Ambani truce just a pause, not end of story: Book
New Delhi: The truce between the wrangling billionaire Ambani brothers is merely a "pause" and not the end of the story, says a new book on them.
The siblings' declaration in May this year of working for a harmonious environment was partly due to two influences -- Prime Minister Manmohan Singh and mother Kokilaben, who implemented the division of the multi-billion dollar Reliance empire in 2005, the author Hamish McDonald has written in the new book 'Ambani and Sons'.
Terming the two brothers as "real life slumdog billionaires", McDonald notes that the continuing story of Mukesh and Anil was "unlikely to become dull."
According to the author, it is not the end of the Ambani story -- "merely a pause".
His previous book 'Polyester Prince', published in 1998 and focussed mostly on Ambani family patriarch Dhirubhai Ambani, generated a lot of controversy and could never be released in India after Ambani group moved court against its publication here.
However, the new book, which takes forward the story of Ambani family and talks about the feud between the two Ambani brothers Mukesh and Anil as also their recent truce, has managed to get published in India.
The book says that two influences, that is Prime Minister's Office and Kokilaben, were partly responsible for the joint statement that spoke about striving for an environment of harmony, co-operation and collaboration.
"One was the office of the Prime Minister Manmohan Singh, which had been urging the brothers to stop their public fighting in the overall interests of India.
"The other was Kokilaben, who was undoubtedly anguished by the continuing rift in her family and the unfavourable attention it was bringing," the book points out.
As per the book, even without these influences, "commercial realism" would have impelled the modification of the family agreement and the pledge of cooperation".
In the new book, the author opines that the master agreement for the sale of gas from Mukesh's offshore field to younger Anil's power plant at Dadri seemed more like a "truce, a reaching for a modus vivendi, than a firm peace, let along a rebuilt alliance".

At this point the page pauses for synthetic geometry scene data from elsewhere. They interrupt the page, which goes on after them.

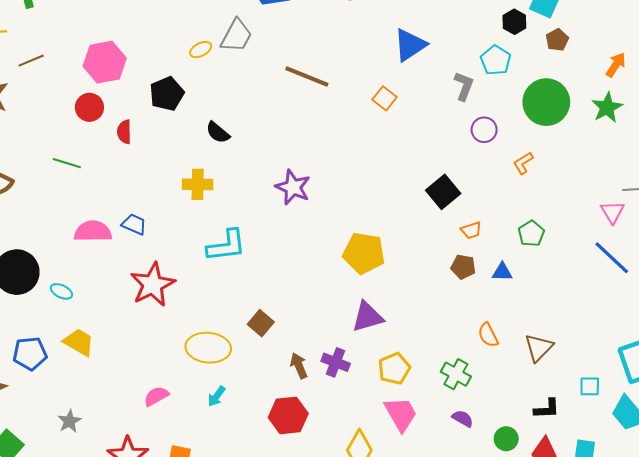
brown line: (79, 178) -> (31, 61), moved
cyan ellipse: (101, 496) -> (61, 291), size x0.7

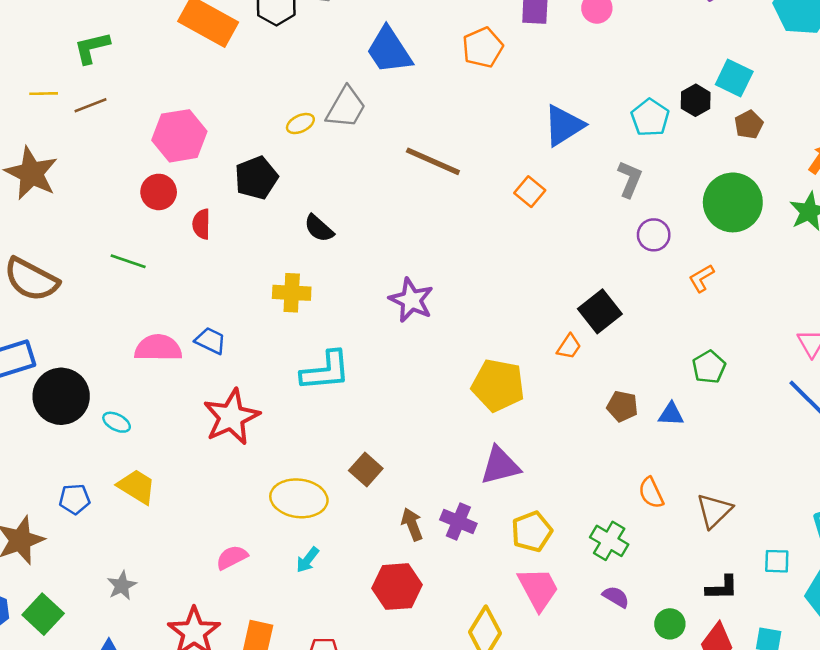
cyan pentagon: (496, 60) -> (650, 118), moved
brown line: (31, 61) -> (90, 105), moved
orange trapezoid: (471, 230) -> (569, 346), moved, turned -40
blue pentagon: (30, 354) -> (75, 499), size x0.7

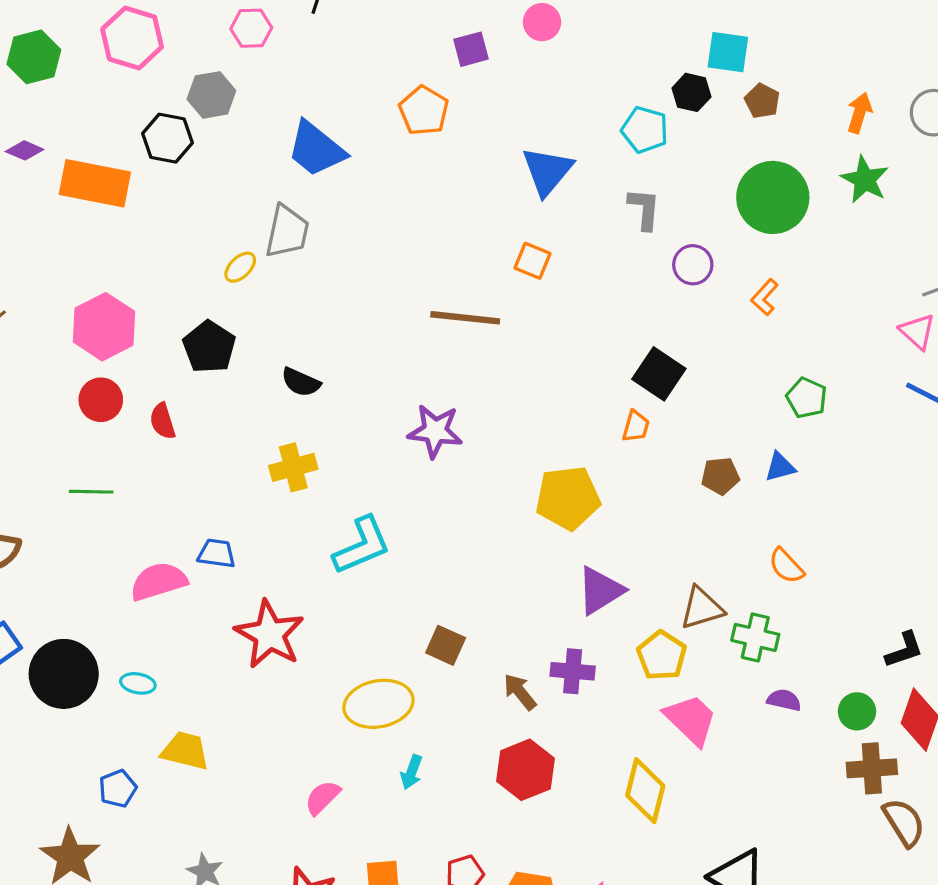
brown line: (433, 161) -> (465, 318), moved
brown triangle: (714, 511) -> (702, 608), moved, turned 45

"The sniping had stopped, but the signs of active collaboration were yet to come," he writes in the book that has come within months of the two group announcing a truce.
The author says that Mukesh and Anil showed a hungry ambition, more often found in a first generation entrepreneur, perhaps because they had been involved from very young ages in their father Dhirubhai Ambani's business life.
Regarding the two empires led by Mukesh and Anil, McDonald wonders, "Had the entrepreneurial drive of Dhirubhai been dissipated? Each of the brothers se out to show the world that the spirit lay with him".
As per the book, the two brothers played a constant game of "one-upmanship" against the other, citing instances such as Mukesh buying an IPL cricket team and during the same time, reports had suggested that Anil was eyeing a English football club.
On the infamous years-long succession battle that led to the division of Reliance empire, McDonald says that communication between the two siblings came down to stiff press comments by spokesmen and mounting number of court actions.
"However, both were said to put on a display of politeness at weekly breakfasts with their mother at Sea Wind," according to the book.